__EXERCISE PROMPT__: Read through the entries below and return each line with the word "Michigan".
PROVIDED RECORDS section start
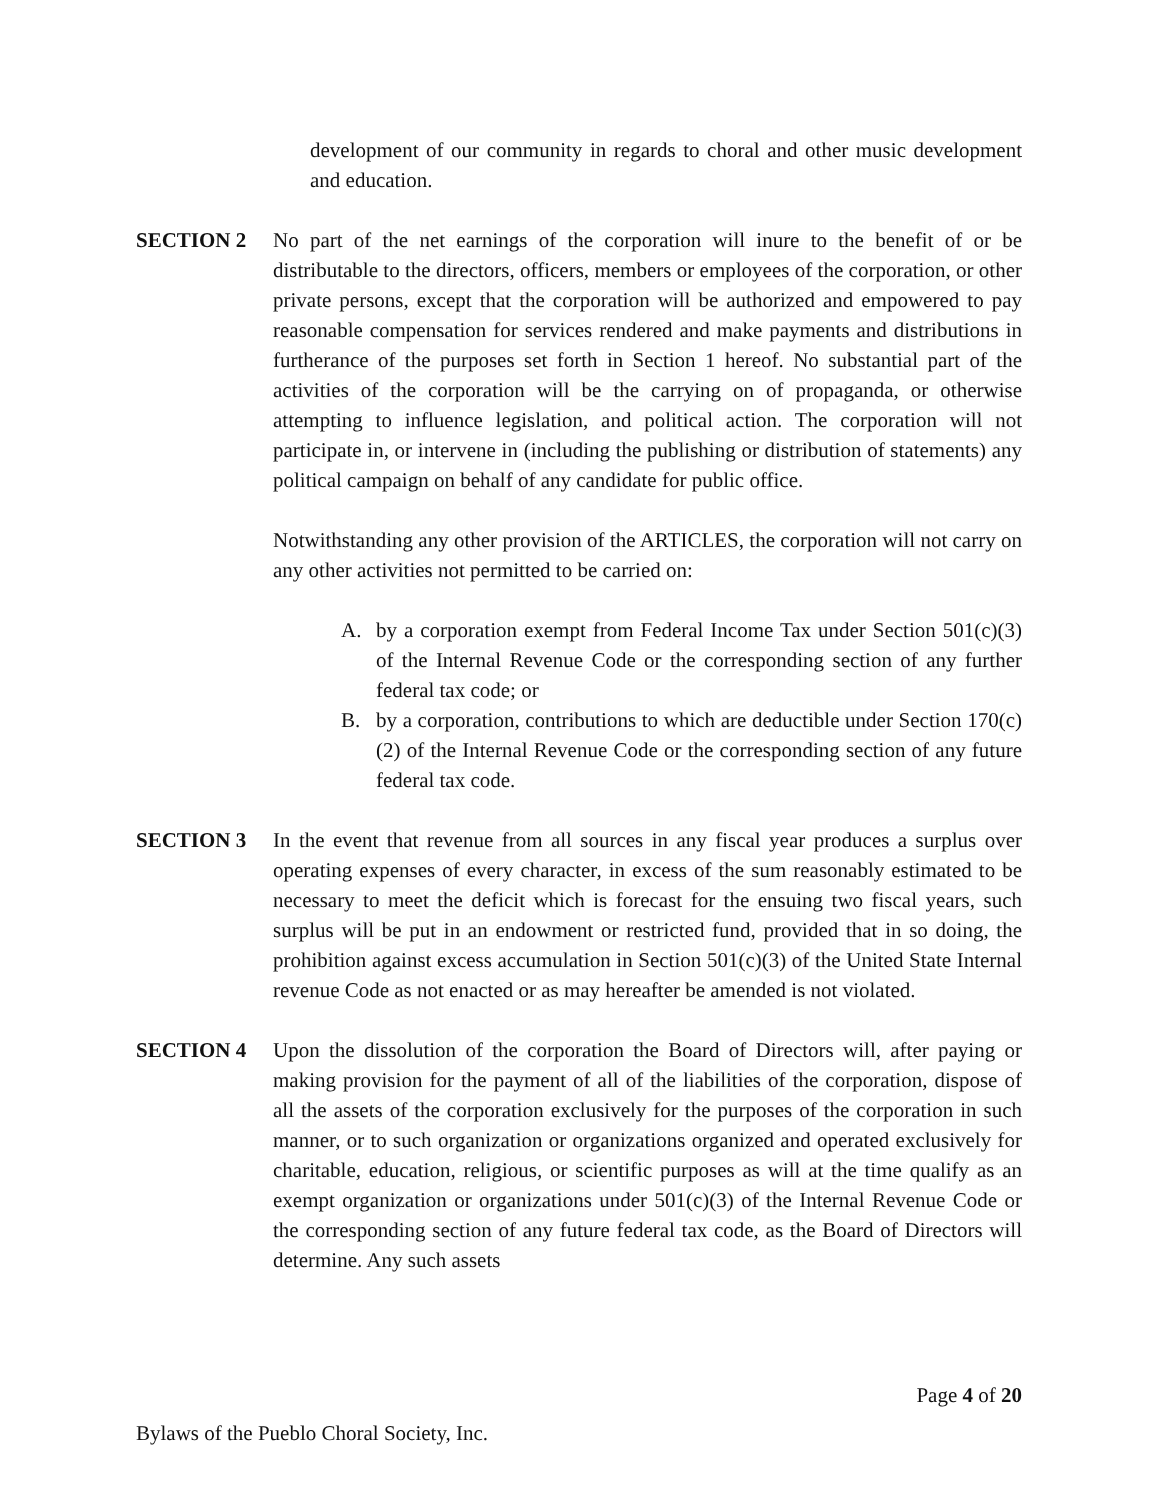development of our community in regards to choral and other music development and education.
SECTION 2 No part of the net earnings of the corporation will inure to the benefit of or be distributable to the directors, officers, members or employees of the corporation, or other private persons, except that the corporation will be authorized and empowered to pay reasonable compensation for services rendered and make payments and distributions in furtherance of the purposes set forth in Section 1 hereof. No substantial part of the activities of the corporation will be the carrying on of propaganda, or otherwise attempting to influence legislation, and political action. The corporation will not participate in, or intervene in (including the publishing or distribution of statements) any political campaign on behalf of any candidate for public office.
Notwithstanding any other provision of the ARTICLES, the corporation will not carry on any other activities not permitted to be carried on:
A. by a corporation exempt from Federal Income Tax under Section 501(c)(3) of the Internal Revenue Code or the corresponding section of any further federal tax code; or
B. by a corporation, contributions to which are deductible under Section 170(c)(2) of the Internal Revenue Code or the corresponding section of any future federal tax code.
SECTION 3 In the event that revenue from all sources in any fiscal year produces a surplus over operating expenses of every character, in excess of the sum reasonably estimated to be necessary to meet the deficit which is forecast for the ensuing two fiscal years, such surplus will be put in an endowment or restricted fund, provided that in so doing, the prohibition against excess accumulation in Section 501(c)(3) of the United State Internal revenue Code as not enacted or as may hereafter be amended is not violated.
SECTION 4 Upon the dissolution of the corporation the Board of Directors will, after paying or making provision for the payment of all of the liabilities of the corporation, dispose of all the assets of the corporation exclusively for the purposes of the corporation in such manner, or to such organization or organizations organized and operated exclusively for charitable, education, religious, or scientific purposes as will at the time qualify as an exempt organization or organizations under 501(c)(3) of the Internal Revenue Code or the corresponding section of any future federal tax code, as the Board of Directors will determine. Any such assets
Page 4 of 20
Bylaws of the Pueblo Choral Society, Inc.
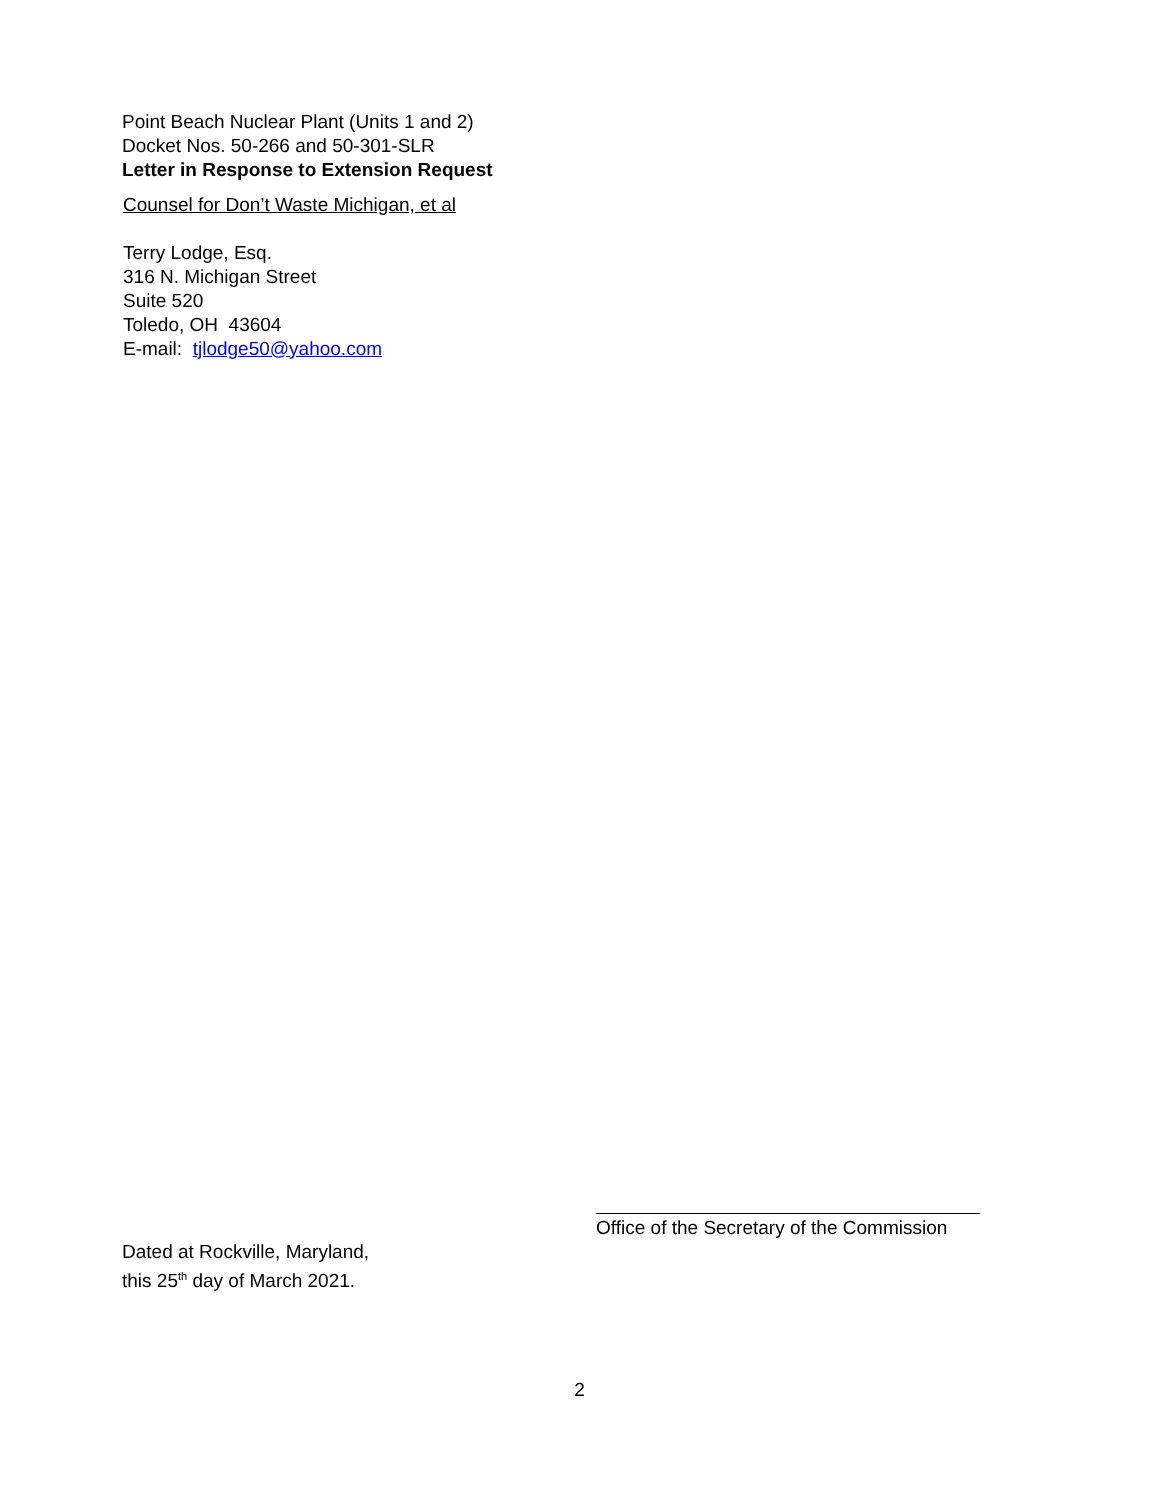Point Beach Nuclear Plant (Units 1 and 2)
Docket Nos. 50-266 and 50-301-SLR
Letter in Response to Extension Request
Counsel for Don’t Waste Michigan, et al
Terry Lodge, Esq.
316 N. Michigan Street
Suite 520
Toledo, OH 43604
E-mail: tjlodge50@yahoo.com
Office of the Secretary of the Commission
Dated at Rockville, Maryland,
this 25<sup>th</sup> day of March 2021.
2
PROVIDED RECORDS section end
PROVIDED RECORDS section start
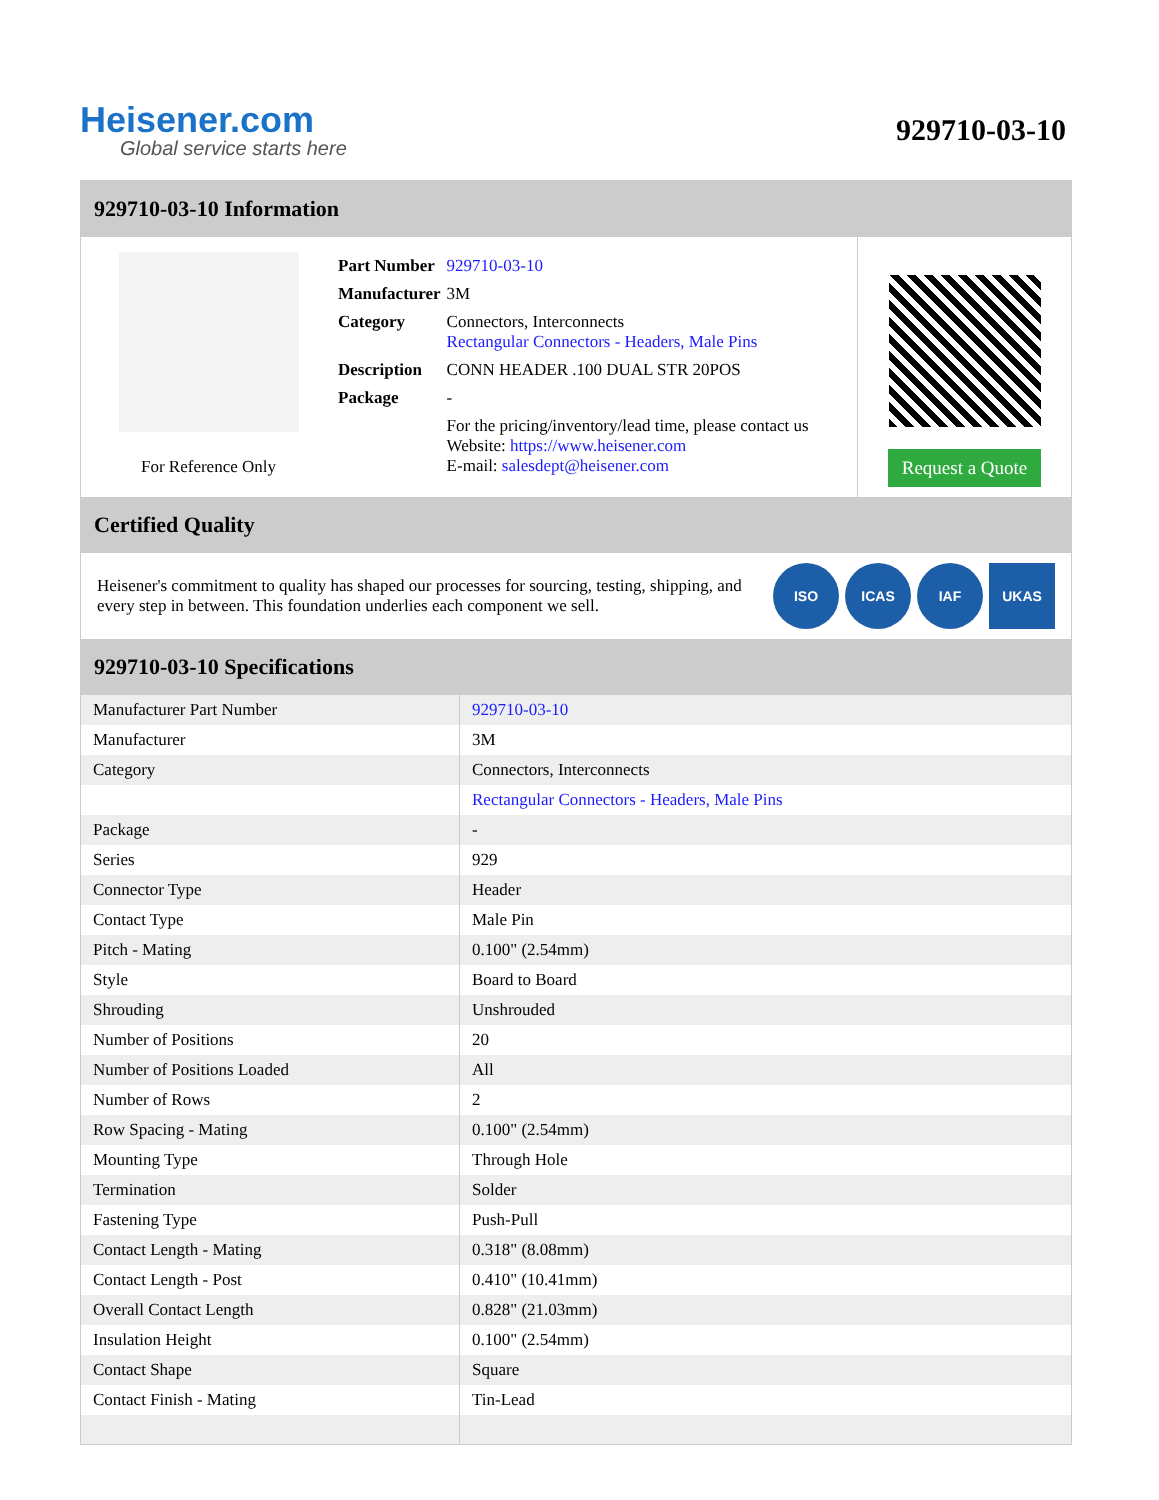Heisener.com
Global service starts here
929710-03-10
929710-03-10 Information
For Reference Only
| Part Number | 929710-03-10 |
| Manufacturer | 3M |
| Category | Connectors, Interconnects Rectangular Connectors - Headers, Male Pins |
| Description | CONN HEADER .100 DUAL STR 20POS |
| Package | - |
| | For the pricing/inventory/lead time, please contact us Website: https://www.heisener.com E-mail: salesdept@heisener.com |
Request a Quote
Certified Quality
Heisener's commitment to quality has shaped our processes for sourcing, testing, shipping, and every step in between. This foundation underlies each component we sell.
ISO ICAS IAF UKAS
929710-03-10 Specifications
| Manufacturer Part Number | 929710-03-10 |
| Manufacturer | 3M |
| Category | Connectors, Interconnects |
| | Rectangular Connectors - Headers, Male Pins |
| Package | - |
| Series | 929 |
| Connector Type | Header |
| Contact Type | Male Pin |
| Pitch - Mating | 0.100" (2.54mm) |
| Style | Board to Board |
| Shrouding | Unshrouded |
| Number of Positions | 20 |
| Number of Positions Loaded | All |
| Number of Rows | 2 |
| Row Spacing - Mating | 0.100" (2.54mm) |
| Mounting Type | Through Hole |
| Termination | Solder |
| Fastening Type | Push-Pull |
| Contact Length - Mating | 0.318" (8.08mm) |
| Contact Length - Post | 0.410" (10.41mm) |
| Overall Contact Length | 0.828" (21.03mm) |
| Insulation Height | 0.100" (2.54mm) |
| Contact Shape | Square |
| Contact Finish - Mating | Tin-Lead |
PROVIDED RECORDS section end
__RESULT FOR THIS EXERCISE__:
Counsel for Don’t Waste Michigan, et al
316 N. Michigan Street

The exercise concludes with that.